Travail demandé:
(a) Répondez brièvement aux questions suivantes sur l'extrait consacré à l'incendie de la bibliothèque de Los Angeles.
(i) À quelle date la bibliothèque de Los Angeles a-t-elle brûlé ?
(ii) Quel événement simultané a davantage attiré les regards du monde ?
(iii) Qui a été désigné comme coupable de l'incendie ?
(b) Prolongez l'extrait sur l'incendie de la bibliothèque de Los Angeles en reprenant juste après sa dernière phrase.

-------- Extrait fourni --------

En titrant son roman d’anticipation paru en 1953 Fahrenheit 451, Ray Bradbury faisait ainsi référence au point d’auto-inflammation, cette étape du non-retour de la passion destructrice du feu. Observer des flammes lécher le papier donne une idée de la rapidité de propagation d’un incendie, comme l’a douloureusement expérimentée la bibliothèque de Los Angeles le 29 avril 1986. Un demi-million de livres partis en fumée, 700.000 autres abîmés, un bilan si lourd, dû à la gourmandise du feu se frayant facilement un chemin dans les silos du Goodhue Building – du nom de son architecte – et l’effet encore plus dévastateur de l’eau envoyée par les centaines de pompiers mobilisés. L’antidote encore plus dangereux que le poison lui-même. L’effroyable spectacle s’est déroulé presque quasiment hors de vue des badauds, puisque l’autodafé malencontreux reste quasiment circonscrit au sein des murs de l’immeuble Art nouveau planté dans le Downtown de L.A. depuis les années 1920.
Un souvenir existe-t-il toujours si une des personnes qui le partageaient l’a oublié ?
La catastrophe sur laquelle enquête Susan Orlean ( Le Voleur d’orchidées) dans L.A. Bibliothèque est presque passée inaperçue dans le monde, l’explosion simultanée de Tchernobyl attirant davantage les regards du monde. La journaliste américaine, native de Cleveland mais Angeline d’adoption, a l’intelligence de nous rappeler l’importance d’un tel événement dans une société marquée par la diffusion de la connaissance. ” Les livres sont une sorte d’ADN culturel, c’est le code qui nous définit en tant que société, écrit-elle. Leur annihilation est une manière d’affirmer l’épilogue de sa culture, la disparition de son histoire, l’interruption de la continuité entre son passé et son avenir. Dépouiller une culture de ses livres, c’est la dépouiller de souvenirs communs (…). Pire qu’une condamnation à mort, c’est une condamnation à l’inexistence. ” Ne pas oublier, voilà l’objectif d’une investigation qui dépasse de loin le simple récit factuel de l’événement et le portrait de l’incendiaire présumé. Parce qu’il y a eu un coupable désigné en la personne de Harry Peak, jeune homme étrange ayant, comme beaucoup, les étoiles de Hollywood dans les yeux. Il sera relâché. Susan Orlean remonte sa piste.

-------- Données fournies --------

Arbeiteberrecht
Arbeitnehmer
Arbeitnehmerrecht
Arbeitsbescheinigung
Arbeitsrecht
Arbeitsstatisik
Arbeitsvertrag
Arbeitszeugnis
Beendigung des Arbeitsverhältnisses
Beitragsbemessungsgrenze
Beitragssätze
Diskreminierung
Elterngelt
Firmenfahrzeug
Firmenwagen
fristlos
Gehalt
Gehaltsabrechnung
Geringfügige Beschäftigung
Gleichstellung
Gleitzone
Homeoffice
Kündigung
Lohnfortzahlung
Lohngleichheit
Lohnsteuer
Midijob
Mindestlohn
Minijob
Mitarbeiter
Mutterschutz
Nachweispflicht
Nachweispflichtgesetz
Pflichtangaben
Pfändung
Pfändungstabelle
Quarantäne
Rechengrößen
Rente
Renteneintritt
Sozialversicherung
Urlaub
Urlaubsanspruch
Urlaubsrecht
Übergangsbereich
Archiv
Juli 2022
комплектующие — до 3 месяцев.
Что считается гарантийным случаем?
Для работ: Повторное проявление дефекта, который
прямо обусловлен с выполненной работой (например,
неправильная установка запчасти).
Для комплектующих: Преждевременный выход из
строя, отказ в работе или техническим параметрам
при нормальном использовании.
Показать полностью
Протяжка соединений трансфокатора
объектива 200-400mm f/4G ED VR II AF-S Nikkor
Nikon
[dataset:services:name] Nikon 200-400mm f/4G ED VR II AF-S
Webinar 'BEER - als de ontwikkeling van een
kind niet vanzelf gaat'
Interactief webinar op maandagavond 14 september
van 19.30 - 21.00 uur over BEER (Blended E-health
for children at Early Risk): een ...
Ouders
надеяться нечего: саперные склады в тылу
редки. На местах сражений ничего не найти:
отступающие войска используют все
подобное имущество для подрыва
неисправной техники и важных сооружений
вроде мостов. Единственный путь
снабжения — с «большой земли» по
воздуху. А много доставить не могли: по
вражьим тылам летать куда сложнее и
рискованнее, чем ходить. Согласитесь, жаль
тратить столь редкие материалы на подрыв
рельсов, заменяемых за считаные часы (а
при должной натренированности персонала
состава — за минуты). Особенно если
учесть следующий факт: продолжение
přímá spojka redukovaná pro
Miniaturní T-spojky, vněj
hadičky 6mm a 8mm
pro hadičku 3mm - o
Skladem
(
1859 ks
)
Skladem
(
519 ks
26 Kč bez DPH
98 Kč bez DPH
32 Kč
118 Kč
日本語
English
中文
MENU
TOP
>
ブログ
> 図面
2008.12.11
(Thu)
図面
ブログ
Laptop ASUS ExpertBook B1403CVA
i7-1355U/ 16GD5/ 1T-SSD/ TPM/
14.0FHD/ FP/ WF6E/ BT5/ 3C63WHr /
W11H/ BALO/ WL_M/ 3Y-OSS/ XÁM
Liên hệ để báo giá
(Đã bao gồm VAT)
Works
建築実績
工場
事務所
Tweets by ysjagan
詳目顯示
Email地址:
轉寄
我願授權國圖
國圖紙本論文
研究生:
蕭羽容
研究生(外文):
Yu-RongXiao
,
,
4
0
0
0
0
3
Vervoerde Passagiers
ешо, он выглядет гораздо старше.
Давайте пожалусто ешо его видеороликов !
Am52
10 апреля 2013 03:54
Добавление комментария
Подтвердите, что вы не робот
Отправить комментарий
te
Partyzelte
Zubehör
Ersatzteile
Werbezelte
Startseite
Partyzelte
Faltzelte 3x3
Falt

--------

Réponses par numéro:
(a)
(i) Le 29 avril 1986.
(ii) L'explosion de Tchernobyl.
(iii) Harry Peak.

(b)
Mais L.A. Bibliothèque est avant tout une déclaration d’amour aux livres, et aux bibliothèques surtout. Avec en toile de fond ce jeu du chat et de la souris, l’auteure parcourt l’histoire du lieu depuis sa création en 1872, rendant grâce à cet égard à l’importance de ces lieux de diffusion du savoir. S’ils n’étaient que cela… Une bibliothèque publique, à l’heure actuelle, c’est bien plus qu’un organisme de conservation et de prêt de livres. Au fil de ses rencontres avec les responsables des lieux, les employés et usagers d’un bâtiment aujourd’hui profondément rénové, Susan Orlean dresse la carte d’identité d’un lieu de démocratie populaire, certes défendant l’enjeu de la lecture, mais aussi organisant des cours d’alphabétisation ou offrant aux sans-abri la chaleur et le réconfort des murs. Cette public library de Los Angeles, ce n’est pas qu’un bâtiment mais c’est un réseau d’antennes décentralisées dans cette ville tentaculaire où les villas cossues de Beverly Hills s’opposent aux quartiers populaires de South L.A. Un outil politique en soi.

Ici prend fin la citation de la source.